Prestasi ini sekaligus menandai keenam kalinya dalam satu dekade terakhir Ronaldo menempati posisi teratas dalam daftar Forbes. Hanya berselang sepekan setelah Bloomberg mengumumkan bahwa dia resmi menjadi pesepak bola pertama yang berstatus miliarder, Ronaldo kembali menunjukkan dominasinya di industri olahraga dunia.
Di posisi kedua, rival abadi Ronaldo, Lionel Messi, menempati peringkat runner-up dengan total pendapatan USD130 juta (Rp2,16 triliun). Megabintang Inter Miami itu meraih sebagian besar penghasilannya dari kontrak komersial dan sponsor yang luar biasa besar di luar lapangan.
Posisi ketiga dihuni oleh mantan rekan Cristiano Ronaldo di Real Madrid, Karim Benzema, yang mengantongi sekitar USD104 juta (Rp1,72 triliun) per tahun. Gaji selangit dari klub Arab Saudi, Al Ittihad, membuatnya tetap berada di papan atas daftar pemain terkaya.
Rekan setim Ronaldo di Al Nassr, Sadio Mane, juga masuk daftar dengan penghasilan USD54 juta (Rp895 miliar), menempati posisi kedelapan. Meski jumlahnya jauh di bawah Ronaldo, Mane tetap menjadi salah satu pemain Afrika dengan bayaran tertinggi sepanjang sejarah sepak bola.
Nama-nama besar lainnya juga turut menghiasi daftar sepuluh besar Forbes musim ini. Di antaranya ada Kylian Mbappe (peringkat 4), Erling Haaland (5), Vinicius Jr (6), Mohamed Salah (7), Jude Bellingham (9), dan bintang muda sensasional Barcelona, Lamine Yamal (10).
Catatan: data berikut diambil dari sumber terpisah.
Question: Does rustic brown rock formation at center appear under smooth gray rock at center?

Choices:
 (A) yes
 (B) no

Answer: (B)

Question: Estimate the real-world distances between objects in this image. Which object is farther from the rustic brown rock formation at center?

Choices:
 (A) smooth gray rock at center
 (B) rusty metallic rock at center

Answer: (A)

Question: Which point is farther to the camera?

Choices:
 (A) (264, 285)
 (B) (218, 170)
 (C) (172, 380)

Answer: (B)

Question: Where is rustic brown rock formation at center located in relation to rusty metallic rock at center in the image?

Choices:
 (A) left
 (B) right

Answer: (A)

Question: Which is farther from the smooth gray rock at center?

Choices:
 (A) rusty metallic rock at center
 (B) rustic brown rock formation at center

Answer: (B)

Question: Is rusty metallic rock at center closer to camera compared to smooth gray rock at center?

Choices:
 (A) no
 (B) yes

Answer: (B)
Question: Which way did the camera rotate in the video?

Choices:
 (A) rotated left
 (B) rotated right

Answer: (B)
Yamal menjadi kejutan terbesar tahun ini. Di usia 18 tahun, wonderkid asal Spanyol itu sudah menghasilkan USD43 juta (Rp713 miliar) per tahun. Capaian tersebut menegaskan bahwa generasi baru sepak bola Eropa mulai mengguncang dominasi pemain veteran.
Fenomena menarik lainnya adalah meningkatnya pengaruh Liga Arab Saudi di daftar pemain terkaya dunia. Tiga dari sepuluh pemain teratas kini bermain di sana: Ronaldo, Benzema, dan Mane. Tahun lalu, jumlah pemain asal Saudi di daftar itu bahkan lebih banyak, namun Neymar keluar dari jajaran tersebut setelah meninggalkan Al Hilal dan kembali ke Santos, Brasil.
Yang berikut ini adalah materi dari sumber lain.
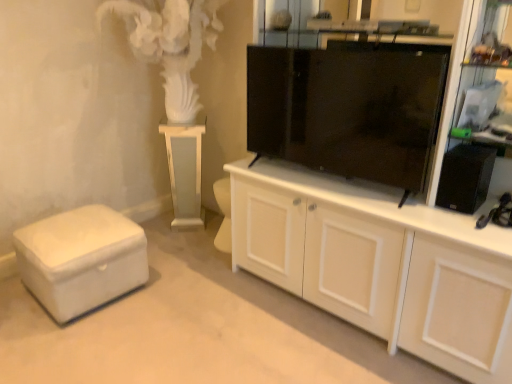
What is the approximate height of black glossy tv cabinet at center?

black glossy tv cabinet at center is 25.08 inches in height.

Image resolution: width=512 pixels, height=384 pixels. Describe the element at coordinates (349, 108) in the screenshot. I see `black glossy tv cabinet at center` at that location.

What is the approximate height of black plastic speaker at right?

black plastic speaker at right is 9.75 inches in height.

The height and width of the screenshot is (384, 512). Find the location of `white wood cabinet at center`. white wood cabinet at center is located at coordinates pos(388,266).

In order to face white glossy pedestal at center, should I rotate leftwards or rightwards?

To face it directly, rotate left by 8.890 degrees.

This screenshot has width=512, height=384. What are the coordinates of `white leather ottoman at lower left` in the screenshot? It's located at (81, 259).

Considering the positions of objects white leather ottoman at lower left and black glossy tv cabinet at center in the image provided, who is in front, white leather ottoman at lower left or black glossy tv cabinet at center?

black glossy tv cabinet at center is more forward.

From the picture: Is white leather ottoman at lower left turned away from black glossy tv cabinet at center?

No, white leather ottoman at lower left's orientation is not away from black glossy tv cabinet at center.

Is white leather ottoman at lower left smaller than black glossy tv cabinet at center?

No.

Considering the relative positions of white leather ottoman at lower left and black glossy tv cabinet at center in the image provided, is white leather ottoman at lower left to the right of black glossy tv cabinet at center from the viewer's perspective?

Incorrect, white leather ottoman at lower left is not on the right side of black glossy tv cabinet at center.

Looking at their sizes, would you say black glossy tv cabinet at center is wider or thinner than white leather ottoman at lower left?

Considering their sizes, black glossy tv cabinet at center looks slimmer than white leather ottoman at lower left.

Can you confirm if black glossy tv cabinet at center is smaller than white leather ottoman at lower left?

Yes, black glossy tv cabinet at center is smaller than white leather ottoman at lower left.

Is point (340, 68) behind point (37, 253)?

That is False.

What's the angular difference between black glossy tv cabinet at center and white leather ottoman at lower left's facing directions?

84.9 degrees.

Is white glossy pedestal at center positioned behind white wood cabinet at center?

Yes, the depth of white glossy pedestal at center is greater than that of white wood cabinet at center.

Is white glossy pedestal at center facing away from white wood cabinet at center?

No, white glossy pedestal at center's orientation is not away from white wood cabinet at center.

From a real-world perspective, which is physically above, white glossy pedestal at center or white wood cabinet at center?

white wood cabinet at center is physically above.

Is point (443, 159) in front of point (326, 79)?

Yes, point (443, 159) is in front of point (326, 79).

Is black plastic speaker at right thinner than black glossy tv cabinet at center?

No.

From the image's perspective, which is above, black plastic speaker at right or black glossy tv cabinet at center?

black glossy tv cabinet at center is shown above in the image.

Is white leather ottoman at lower left far from black plastic speaker at right?

Absolutely, white leather ottoman at lower left is distant from black plastic speaker at right.

How different are the orientations of white leather ottoman at lower left and black plastic speaker at right in degrees?

The facing directions of white leather ottoman at lower left and black plastic speaker at right are 88.3 degrees apart.

From the picture: From a real-world perspective, is white leather ottoman at lower left under black plastic speaker at right?

Yes, from a real-world perspective, white leather ottoman at lower left is below black plastic speaker at right.

Does point (104, 228) lie behind point (464, 167)?

Yes.

Based on the photo, looking at the image, does black plastic speaker at right seem bigger or smaller compared to white glossy pedestal at center?

Considering their sizes, black plastic speaker at right takes up less space than white glossy pedestal at center.

Consider the image. Is black plastic speaker at right with white glossy pedestal at center?

No, black plastic speaker at right is not touching white glossy pedestal at center.

Which is in front, point (448, 197) or point (199, 127)?

Point (448, 197)

From the image's perspective, which one is positioned higher, white glossy pedestal at center or white leather ottoman at lower left?

white glossy pedestal at center.

Based on the photo, considering their positions, is white glossy pedestal at center located in front of or behind white leather ottoman at lower left?

Visually, white glossy pedestal at center is located behind white leather ottoman at lower left.

From a real-world perspective, is white glossy pedestal at center below white leather ottoman at lower left?

Actually, white glossy pedestal at center is physically above white leather ottoman at lower left in the real world.

Locate an element on the screen. This screenshot has height=384, width=512. tv cabinet lying above the white leather ottoman at lower left (from the image's perspective) is located at coordinates (349, 108).

In the image, there is a black glossy tv cabinet at center. In order to click on furniture below it (from the image's perspective) in this screenshot , I will do `click(81, 259)`.

Considering their positions, is black glossy tv cabinet at center positioned further to black plastic speaker at right than white wood cabinet at center?

black glossy tv cabinet at center is further to black plastic speaker at right.

Based on their spatial positions, is white glossy pedestal at center or black glossy tv cabinet at center further from white wood cabinet at center?

white glossy pedestal at center is further to white wood cabinet at center.

Looking at the image, which one is located closer to white glossy pedestal at center, white wood cabinet at center or white leather ottoman at lower left?

Among the two, white leather ottoman at lower left is located nearer to white glossy pedestal at center.

Considering their positions, is white wood cabinet at center positioned further to black glossy tv cabinet at center than white leather ottoman at lower left?

Among the two, white leather ottoman at lower left is located further to black glossy tv cabinet at center.

When comparing their distances from black glossy tv cabinet at center, does black plastic speaker at right or white wood cabinet at center seem closer?

The object closer to black glossy tv cabinet at center is white wood cabinet at center.

Based on their spatial positions, is white wood cabinet at center or white glossy pedestal at center further from black glossy tv cabinet at center?

white glossy pedestal at center is positioned further to the anchor black glossy tv cabinet at center.

Based on the photo, which object lies further to the anchor point white leather ottoman at lower left, white glossy pedestal at center or white wood cabinet at center?

The object further to white leather ottoman at lower left is white wood cabinet at center.

From the image, which object appears to be nearer to white leather ottoman at lower left, black glossy tv cabinet at center or white wood cabinet at center?

The object closer to white leather ottoman at lower left is white wood cabinet at center.

Where is `tv cabinet situated between white leather ottoman at lower left and black plastic speaker at right from left to right`? Image resolution: width=512 pixels, height=384 pixels. tv cabinet situated between white leather ottoman at lower left and black plastic speaker at right from left to right is located at coordinates (349, 108).

The image size is (512, 384). Identify the location of cabinetry between white leather ottoman at lower left and black plastic speaker at right. (x=388, y=266).

The width and height of the screenshot is (512, 384). I want to click on table located between white leather ottoman at lower left and black glossy tv cabinet at center in the left-right direction, so click(185, 171).

Where is `tv cabinet located between white leather ottoman at lower left and white wood cabinet at center in the left-right direction`? tv cabinet located between white leather ottoman at lower left and white wood cabinet at center in the left-right direction is located at coordinates [x=349, y=108].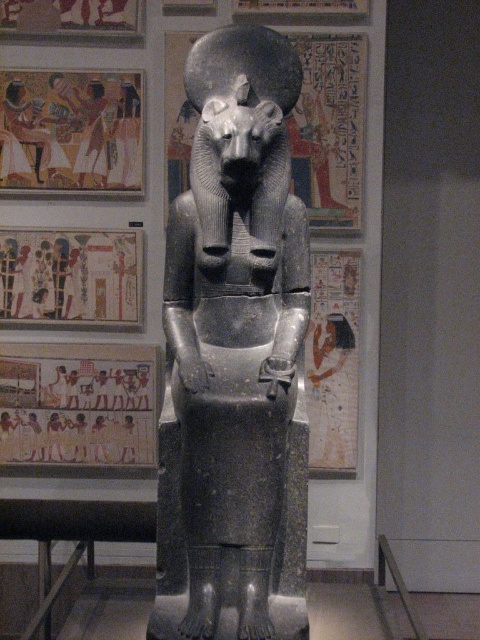
You are an art student visiting the museum and want to take a photo of both the matte stone hieroglyphics at center and the matte stone mural at left. Which one should you focus on first if you want to capture both in a single frame without moving the camera?

The matte stone hieroglyphics at center is bigger than the matte stone mural at left, so you should focus on the matte stone hieroglyphics at center first to ensure it fits properly in the frame before adjusting for the smaller matte stone mural at left.

You are an art student visiting the museum and want to draw the hieroglyphics and mural. You are standing in front of the statue. Which object should you turn to your left to reach first, the matte stone hieroglyphics at center or the matte stone mural at left?

The matte stone mural at left is to the left of the matte stone hieroglyphics at center. Since you are facing the statue, turning to your left would first face you toward the matte stone mural at left.

You are an art student analyzing the composition of the museum display. The scene has the matte stone hieroglyphics at center and earthy clay figures at upper left. Which object is positioned higher up in the image?

The earthy clay figures at upper left are positioned higher up in the image than the matte stone hieroglyphics at center.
Sementara itu, Premier League hanya menyumbang dua pemain di daftar elite: Erling Haaland dari Manchester City dan Mohamed Salah dari Liverpool. Dominasi justru datang dari La Liga Spanyol, yang menempatkan empat pemain: Kylian Mbappe, Vinicius Jr, Jude Bellingham, dan Lamine Yamal.
Fenomena ini memperlihatkan kekuatan uang tidak lagi hanya dimiliki oleh liga-liga Eropa. Ambisi besar Arab Saudi untuk mengubah citra sepak bola mereka kini mulai menunjukkan hasil dengan menghadirkan superstar dunia yang berani menandatangani kontrak besar di sana.
Menurut laporan Forbes, total pendapatan gabungan dari 10 pemain terkaya di dunia musim 2025-2026 mencapai USD945 juta (Rp15,66 triliun). Angka ini menjadi rekor baru dan menunjukkan bahwa kekuatan finansial para pemain elite kini tak hanya bersumber dari performa di lapangan.
Banyak dari mereka, termasuk Ronaldo dan Messi, memiliki jaringan bisnis, brand fashion, parfum, hingga investasi besar di sektor properti dan teknologi. Dalam sepak bola modern, daya tarik personal brand dan nilai pasar individu menjadi faktor kunci dalam mengukur kesuksesan seorang atlet.